[DATA FOR ANALYSIS]
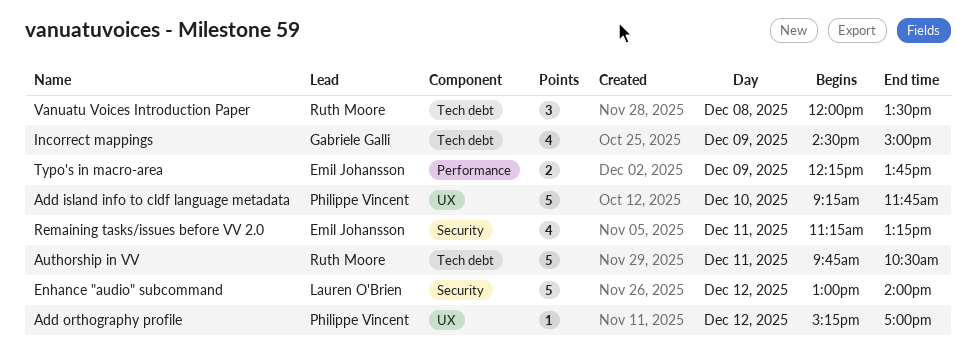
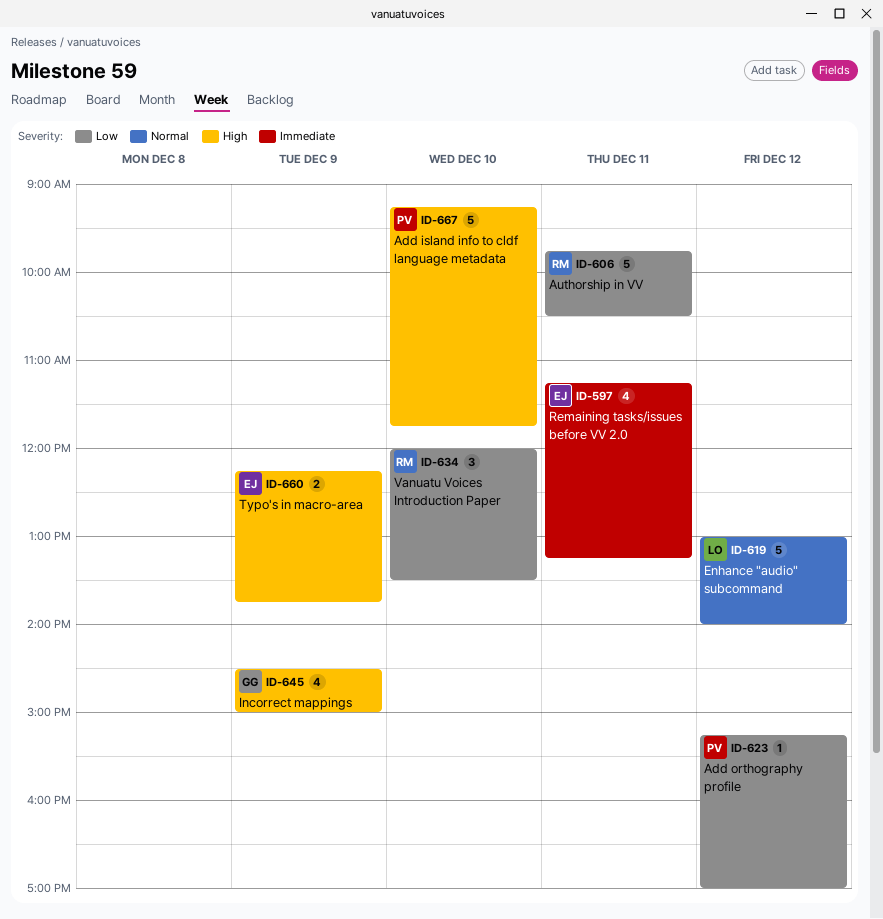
Vanuatu Voices Introduction Paper, day: Dec 8 -> Dec 10

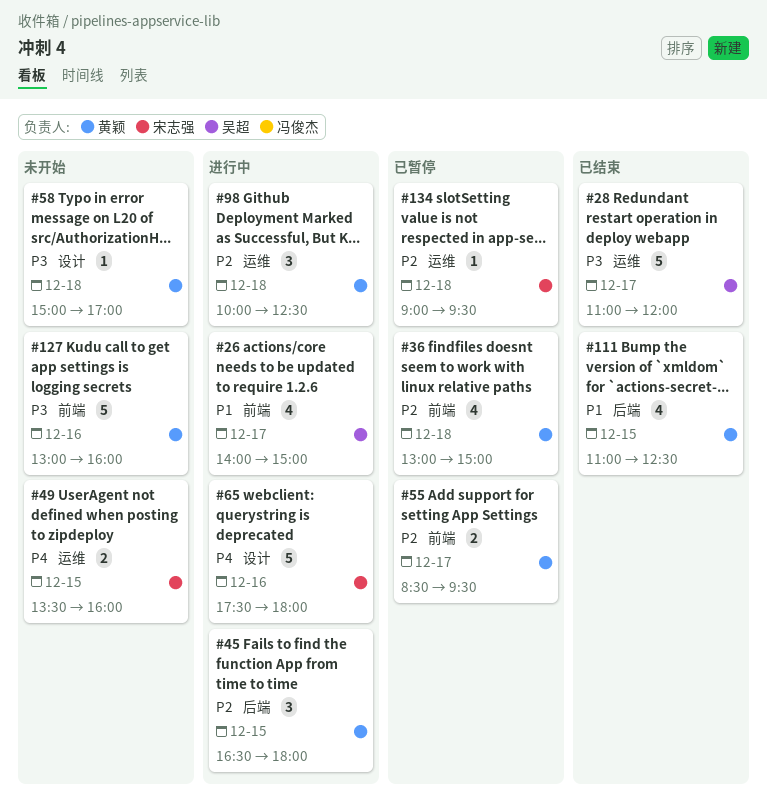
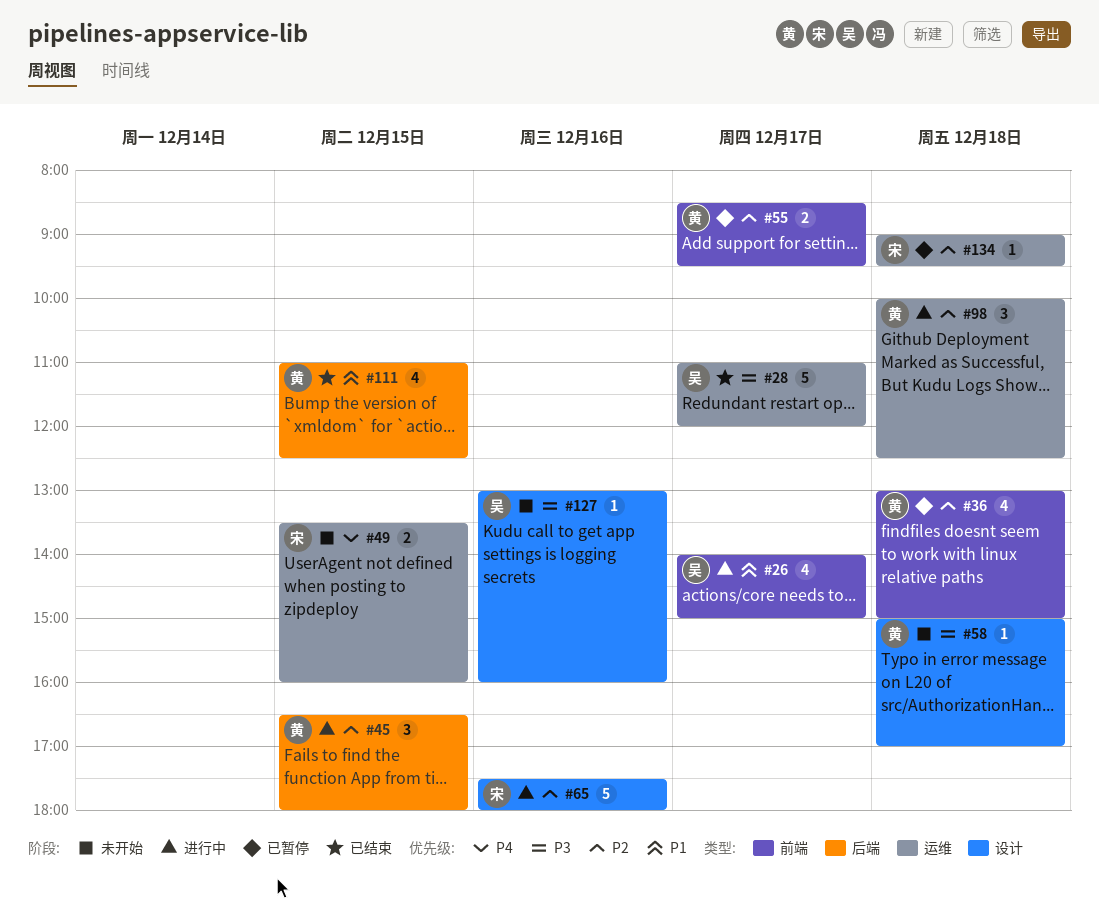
#65, priority: P4 -> P2
#127, owner: 黄颖 -> 吴超
#127, label: 前端 -> 设计
#127, estimate: 5 -> 1

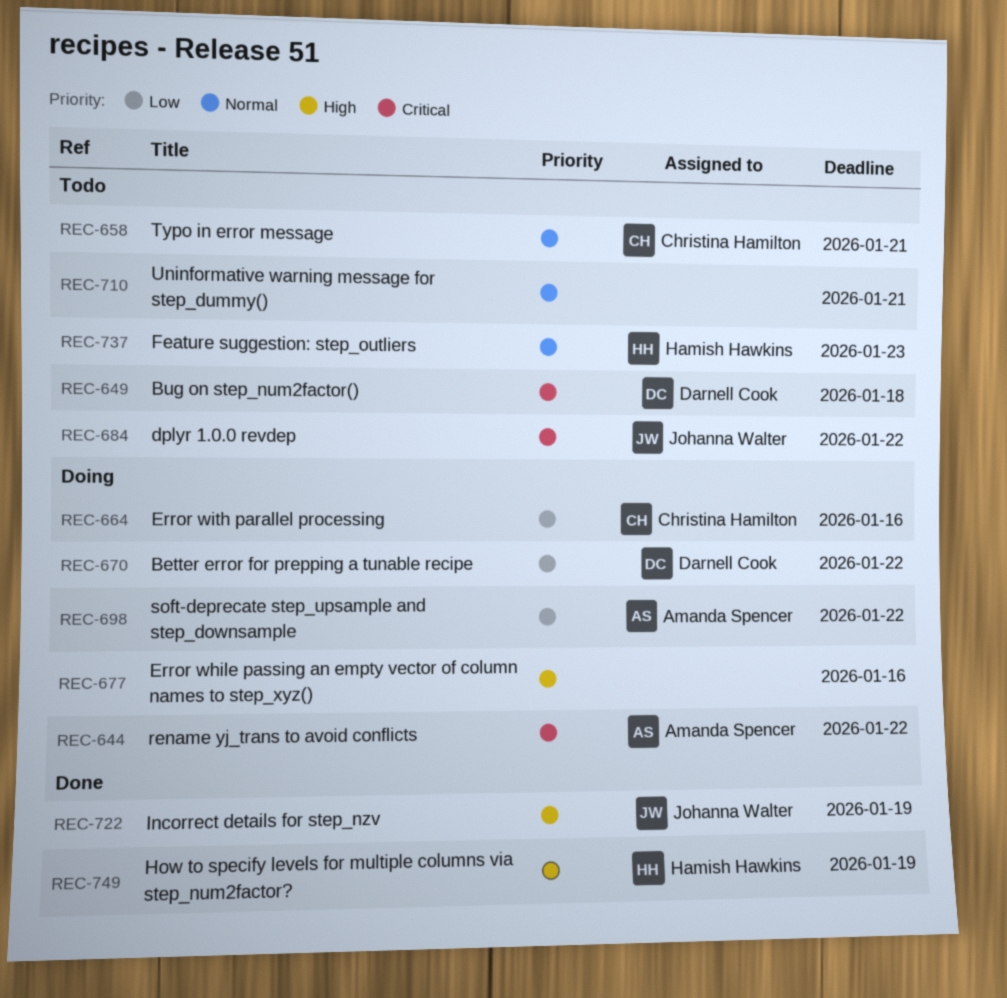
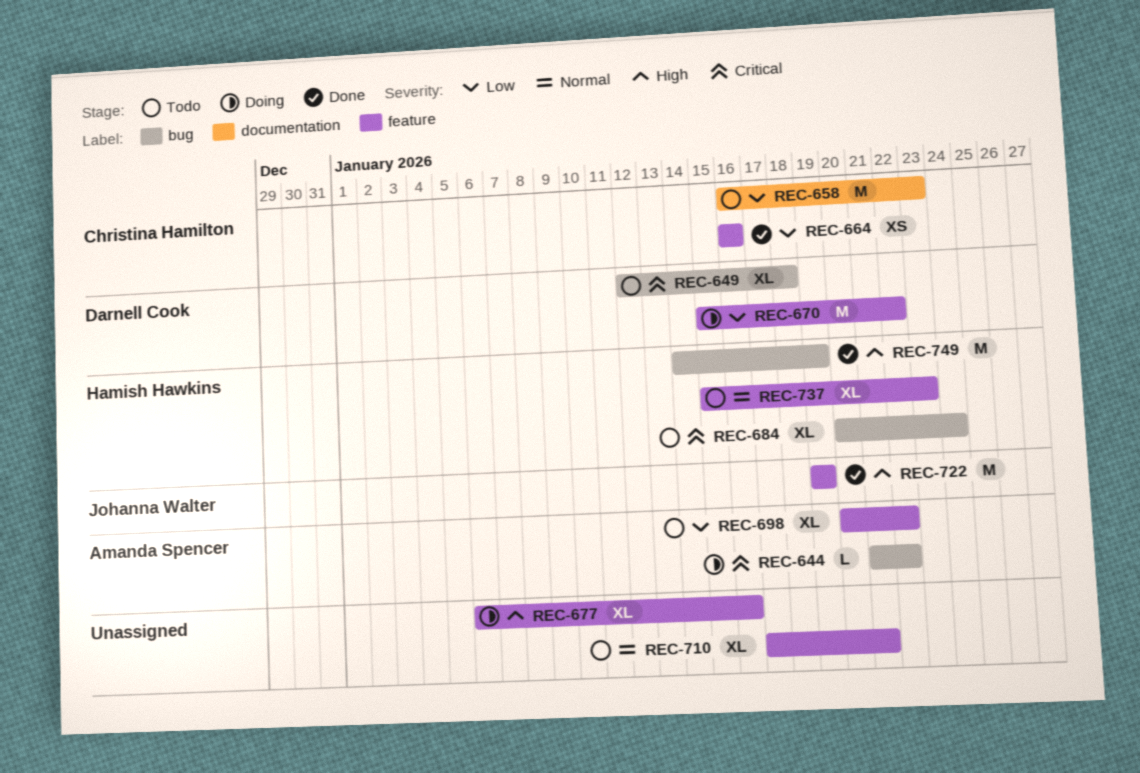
REC-658, priority: Normal -> Low
REC-658, due: Jan 21 -> Jan 23
REC-664, status: Doing -> Done
REC-684, owner: Johanna Walter -> Hamish Hawkins
REC-684, due: Jan 22 -> Jan 24
REC-698, status: Doing -> Todo

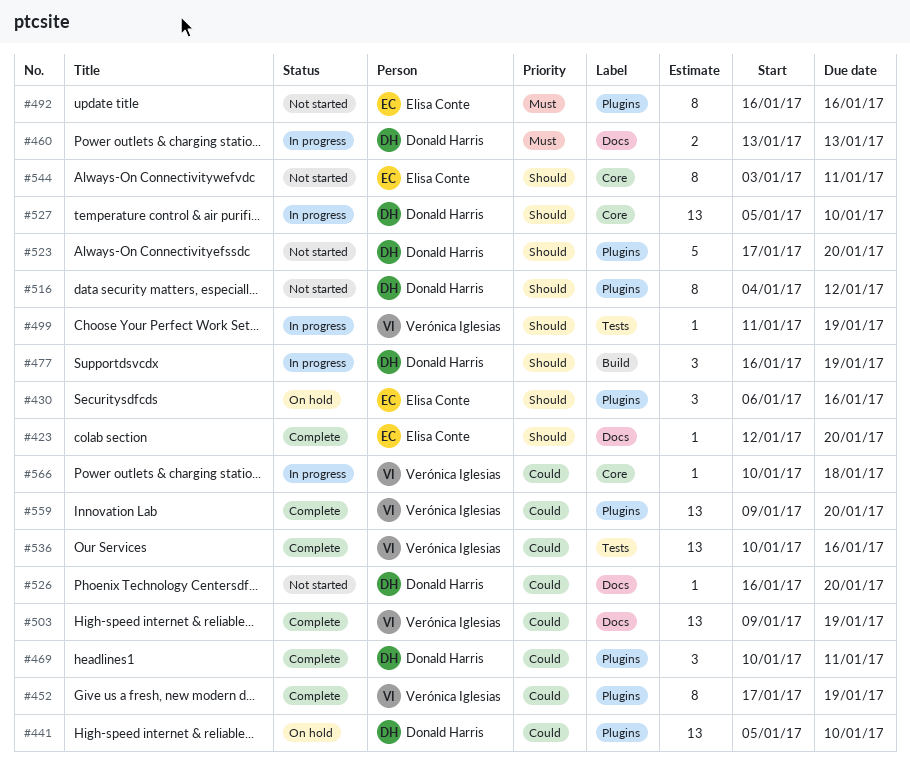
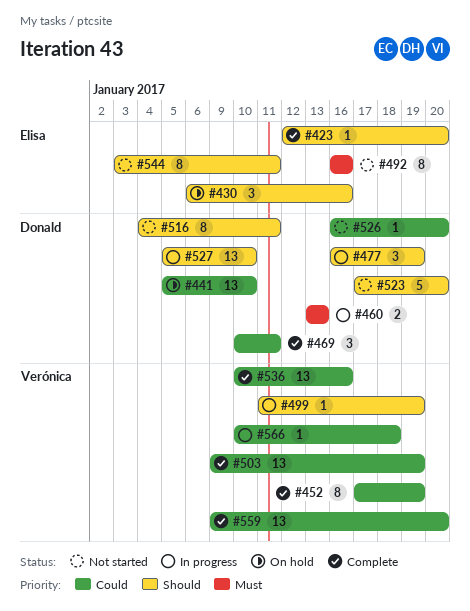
#516, due: Jan 12 -> Jan 11

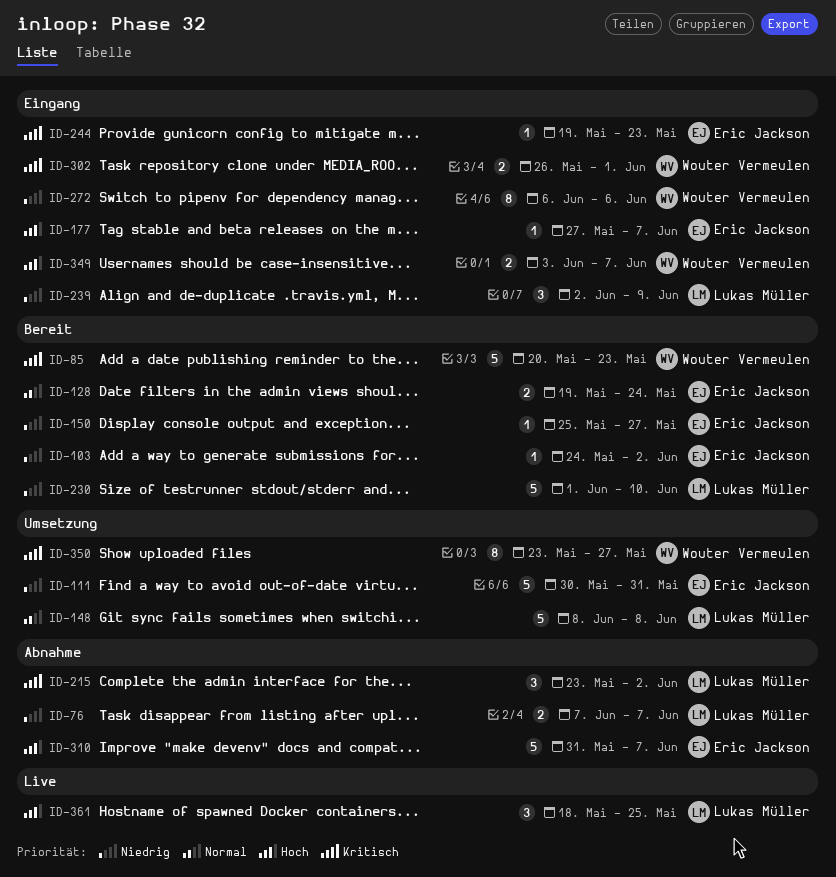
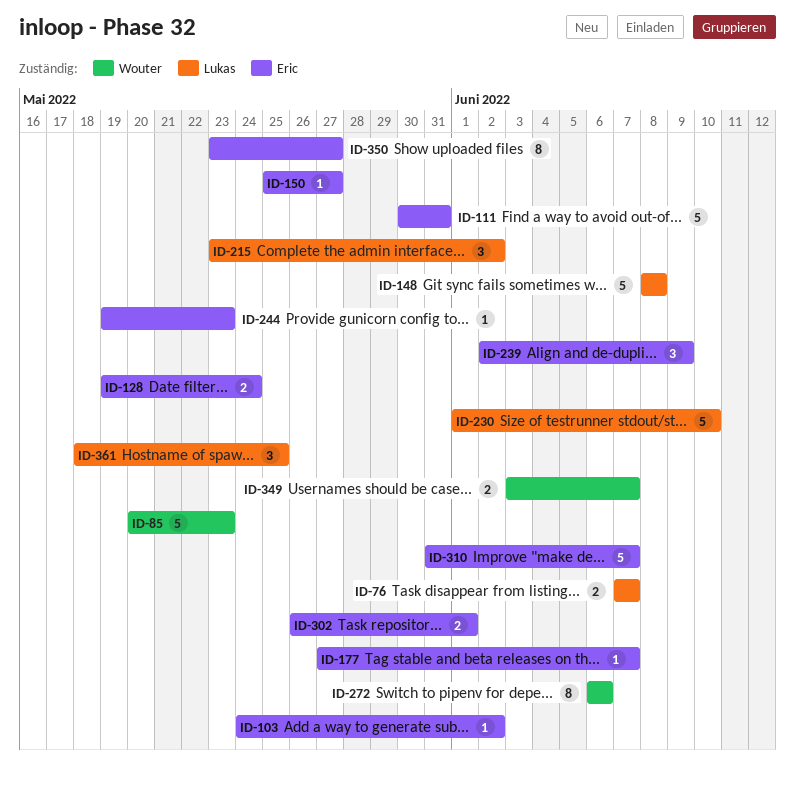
ID-239, owner: Lukas Müller -> Eric Jackson
ID-302, owner: Wouter Vermeulen -> Eric Jackson
ID-350, owner: Wouter Vermeulen -> Eric Jackson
[/DATA FOR ANALYSIS]
YOUR INSTRUCTIONS >>
Please retype the whole listing above word for word and drop the pictures.

FINISHED EXERCISE >>
Vanuatu Voices Introduction Paper, day: Dec 8 -> Dec 10

#65, priority: P4 -> P2
#127, owner: 黄颖 -> 吴超
#127, label: 前端 -> 设计
#127, estimate: 5 -> 1

REC-658, priority: Normal -> Low
REC-658, due: Jan 21 -> Jan 23
REC-664, status: Doing -> Done
REC-684, owner: Johanna Walter -> Hamish Hawkins
REC-684, due: Jan 22 -> Jan 24
REC-698, status: Doing -> Todo

#516, due: Jan 12 -> Jan 11

ID-239, owner: Lukas Müller -> Eric Jackson
ID-302, owner: Wouter Vermeulen -> Eric Jackson
ID-350, owner: Wouter Vermeulen -> Eric Jackson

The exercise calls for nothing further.